Rakesh Suri and Jordan Miller are the kind of entrepreneurs who are easy to cheer for.

Suri is a heart surgeon at the Mayo Clinic, and Miller is a scientist who arrived in Rochester 5 ½ years ago to help with a research program into cardiac valve disease.

Admittedly they are not typical business underdogs, not as top-of-the-profession staff at the renowned Mayo Clinic. What's to like is how they want to take something out of the lab to help people live longer. And starting a company seems to be the only practical way to get that done.

Neither wants to run the pharmaceutical company they intend to start. They can't even be sure they would want to work for it if gets up and running. Suri described himself as a busy surgeon, and Miller said he now finds himself in a role he once never could have imagined.

Their entrepreneurial dream had a little bit of an unusual spark, too. It started with a request for grant applications from the National Institutes of Health, a regular funder of Mayo's research.

The NIH has noted that it takes more than 13 years on average from discovery to an approved drug, and less than 5 percent of the once promising drugs ever make it that far. The NIH suspected that a lot of known drug compounds that had originally flopped could be retargeted at a disease that is a better fit, inexpensively creating effective new medications.

Miller saw that one of the drugs, put into the NIH program by the French pharmaceutical giant Sanofi, was right in the middle of the work he and his colleagues had been doing. It had been abandoned after Sanofi found in trials that it wasn't all that effective in treating chest pain and peripheral artery disease.

As Miller and Suri explained, Sanofi may not have fully realized what it had in the drug, called Ataciguat. Even a company as large as Sanofi can't have deep expertise in every possible application for a drug.

The Mayo team believes the drug can be effective treating aortic stenosis, the calcification of the aortic heart valve that Suri likened to rust on a car. Too much rust and the valve doesn't let enough blood flow through.

The only real option now for patients with advanced disease is to have the valve replaced. There are two ways to do that, one that's expensive and the other that's enormously expensive. And that's if the patient lives long enough to reach the surgical suite.

The problem typically shows up in people into their retirement years, Suri said, but it could affect perhaps 200 million people globally by 2020.

The drug activates an enzyme called sGC that in turn helps the body prevent further build up of calcium in the valve. The patient maybe can't get back to having the heart valve of a 30-year-old, but the Mayo team has early data suggesting that the drug stops the progression of valve calcification.

Mayo had hoped for the cardiac valve research program to one day come up with new treatments. But no one expected that it would happen this soon.

By starting with a known drug, "we were hooked on this idea that we could go to clinical treatments much more quickly than we ever anticipated," Miller said. They also envisioned more applications beyond aortic valves.

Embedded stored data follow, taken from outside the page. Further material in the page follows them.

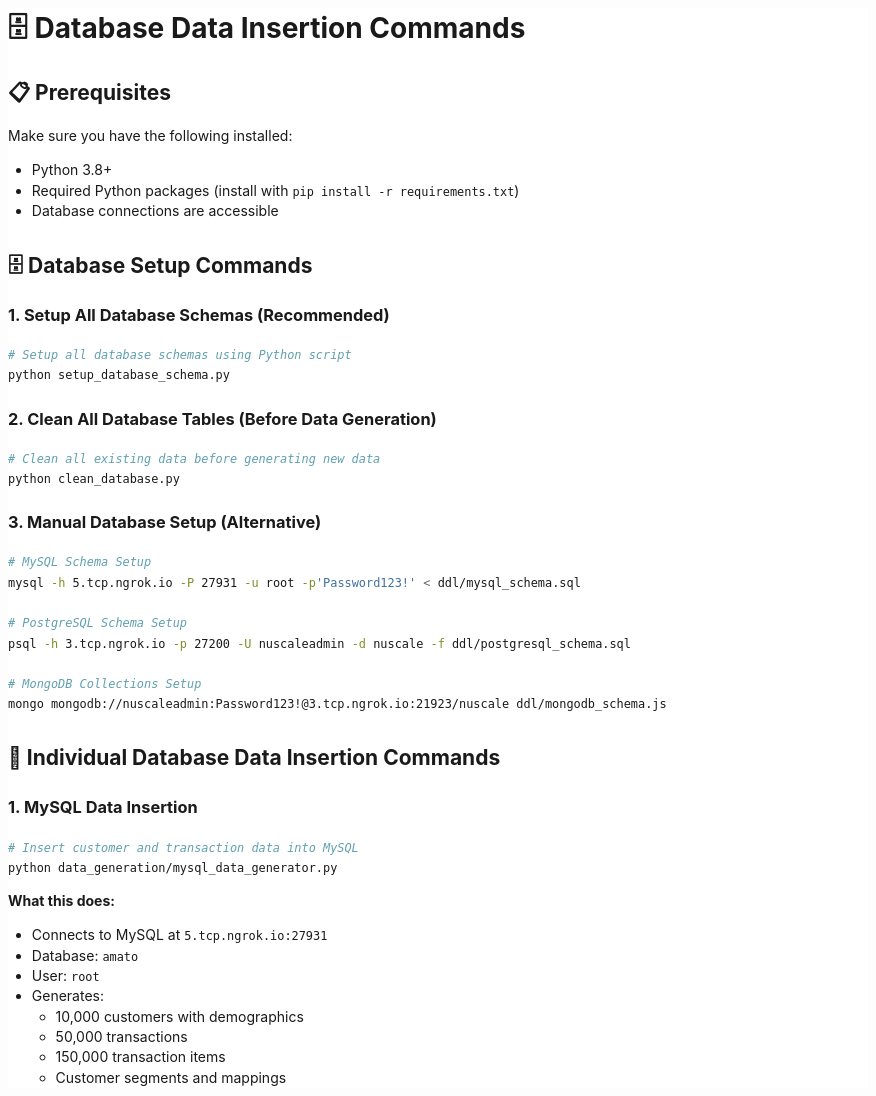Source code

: # 🗄️ Database Data Insertion Commands

## 📋 Prerequisites
Make sure you have the following installed:
- Python 3.8+
- Required Python packages (install with `pip install -r requirements.txt`)
- Database connections are accessible

## 🗄️ Database Setup Commands

### **1. Setup All Database Schemas (Recommended)**
```bash
# Setup all database schemas using Python script
python setup_database_schema.py
```

### **2. Clean All Database Tables (Before Data Generation)**
```bash
# Clean all existing data before generating new data
python clean_database.py
```

### **3. Manual Database Setup (Alternative)**
```bash
# MySQL Schema Setup
mysql -h 5.tcp.ngrok.io -P 27931 -u root -p'Password123!' < ddl/mysql_schema.sql

# PostgreSQL Schema Setup
psql -h 3.tcp.ngrok.io -p 27200 -U nuscaleadmin -d nuscale -f ddl/postgresql_schema.sql

# MongoDB Collections Setup
mongo mongodb://nuscaleadmin:Password123!@3.tcp.ngrok.io:21923/nuscale ddl/mongodb_schema.js
```

## 🚀 Individual Database Data Insertion Commands

### 1. **MySQL Data Insertion**

```bash
# Insert customer and transaction data into MySQL
python data_generation/mysql_data_generator.py
```

**What this does:**
- Connects to MySQL at `5.tcp.ngrok.io:27931`
- Database: `amato`
- User: `root`
- Generates:
  - 10,000 customers with demographics
  - 50,000 transactions
  - 150,000 transaction items
  - Customer segments and mappings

The NIH grant now in place carries the Mayo team through a trial of 100 patients. But that's the end of the NIH money. If the data looks promising but another year of tracking would be helpful, Miller said the NIH won't fund that.

And the 100-patient trial wouldn't be nearly enough to get the drug approved for sale. There would then need to be a much larger, and more expensive, trial.

That's why these business novices right away started planning to get into business.

Fully aware of their own inexperience, they signed up to participate this year in Lean LaunchPad, how-to training for entrepreneurs developed at Stanford University. They were part of the first Mayo group to go through it.

One of the key principles taught there is "getting out of the building," and that's why they found themselves on the street looking to talk to people about aortic stenosis.

Here's their key insight: Physicians like Suri and patients with the disease aren't their customers. These people are in no position to help them get that drug into the market.

Their real customers are big drug companies. And to reach the right drug company executives with the right pitch, they first want to find a financial partner with capital and expertise to get their company off the ground.

From their first discussions with venture capitalists they know one key remaining challenge is to design a trial that gets to "endpoints" that will indicate the drug's effectiveness, endpoints that will make sense to both the FDA and the entrepreneurs.

If the FDA would require them to track patients in the trial for 20 years to conclusively prove that fewer people actually died when they got the medication, it would be such an expensive project that no one would fund it.

Miller and Suri are optimistic this challenge can be met and that they can go on to create an attractive business venture —– with the right talent and some capital.

"Just because you are a gem of the field doesn't mean you'll get found and picked up," Suri said. "We understand that now, that you have to market yourself appropriately, and have the appropriate partners to get there. It's not a marathon. It's a team race."